CESA – “Cerchiamo di uscire dal consorzio idrico prima che sia troppo tardi, limitando il più possibile i danni. Ne va del futuro del nostro paese che potrebbe essere travolto da una valanga di debiti”. E’ accorato e all’insegna del senso di responsabilità l’appello rivolto al sindaco sindaco di Cesa De Angelis da Cesario Liguori, ex primo cittadino e già assessore regionale.

L’autorevole esponente politico, rifuggendo da sterili strumentalizzazioni, chiede all’amministrazione di centrosinistra di aprire un tavolo di confronto per scongiurare il rischio di gravi ripercussioni finanziarie per le casse comunali, e quindi per le tasche dei cittadini. “Non è possibile che le società partecipate, come il consorzio idrico, continuino ad accumulare debiti (l’ultimo in ordine di tempo è quello da 11 milioni di euro nei confronti dell’Enel) che vanno ad aggravare ulteriormente la situazione dei Comuni e che al contempo dispongano di Consigli di amministrazione che percepiscono mezzo milione di euro all’anno. In un momento di crisi come quello che stiamo vivendo è inaccettabile una simile situazione. Questo non lo dice il sottoscritto – osserva Liguori – ma lo ha detto una persona seria come il consigliere provinciale del Pd e sindaco di San Tammaro Emidio Cimmino nel consiglio provinciale di ieri. I comuni del consorzio, quindi, dovranno pagare, ciascuno per la propria quota il debito accumulato. Non so se il Comune di Cesa dovrà compartecipare per la propria quota (forse, se il debito è antecedente all’ingresso nel consorzio la potrebbe fare franca), ma una cosa è chiara: continuando a stare nel consorzio tutte le situazioni debitorie presenti e future verranno a ricadere su di noi”.

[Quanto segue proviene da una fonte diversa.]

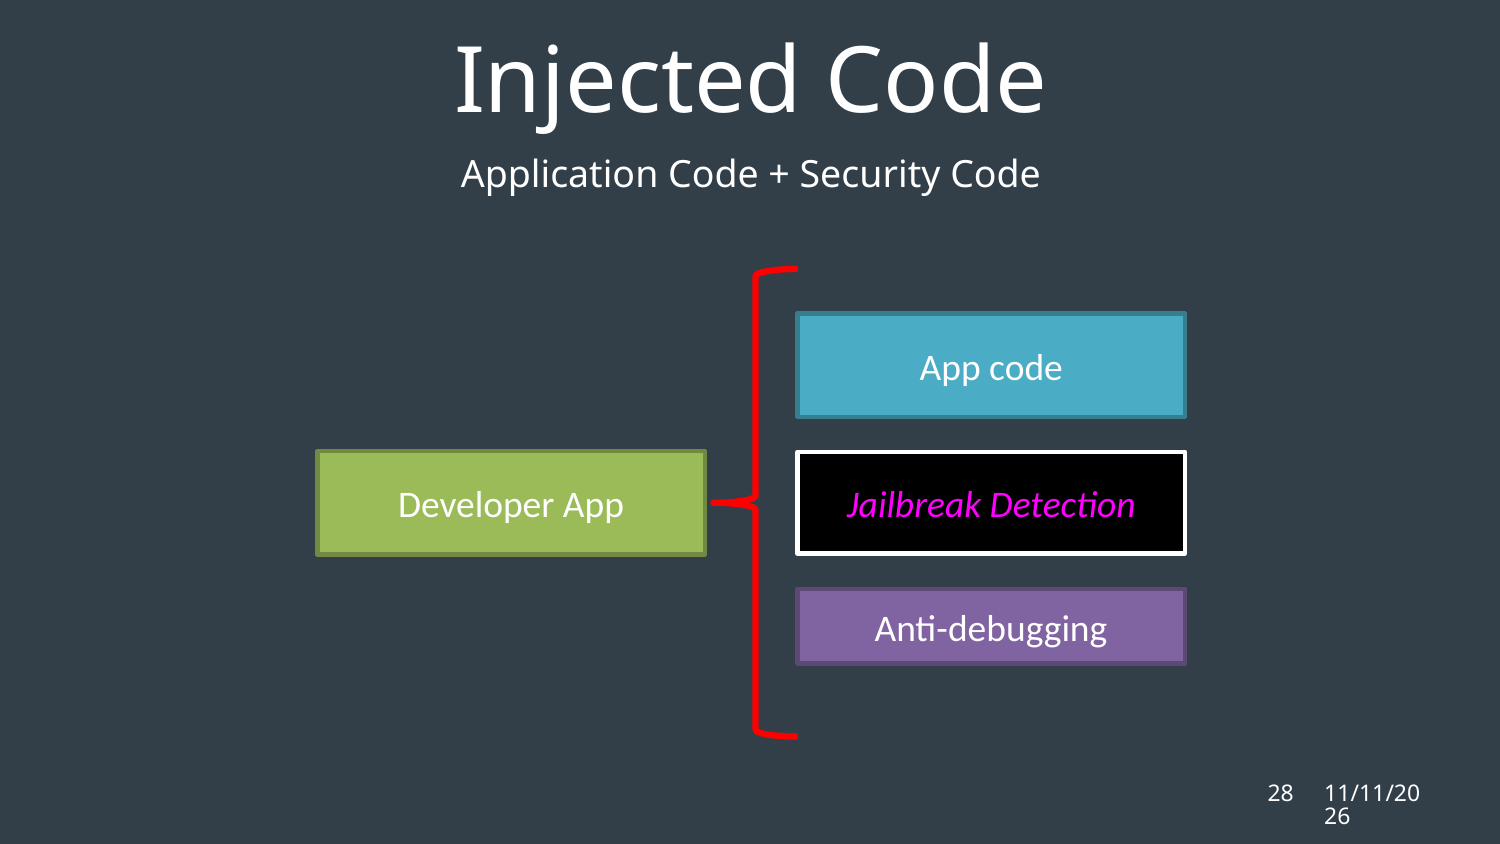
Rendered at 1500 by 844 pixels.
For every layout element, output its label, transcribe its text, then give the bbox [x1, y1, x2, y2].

Da qui l’appello a De Angelis e alla maggioranza: “Allora chiedo – afferma Liguori – alla maggioranza ed al Sindaco, mettendo da parte polemiche politiche o strumentalizzazioni, di aprire una discussione tra le forze politiche e sociali del paese, mettendo le carte sul tavolo, dicendo come stanno veramente le cose. Non si ostinassero a difendere l’indifendibile, ma mostrassero un minimo di responsabilità”. Sarà raccolto l’appello di Cesario Liguori. Staremo a vedere.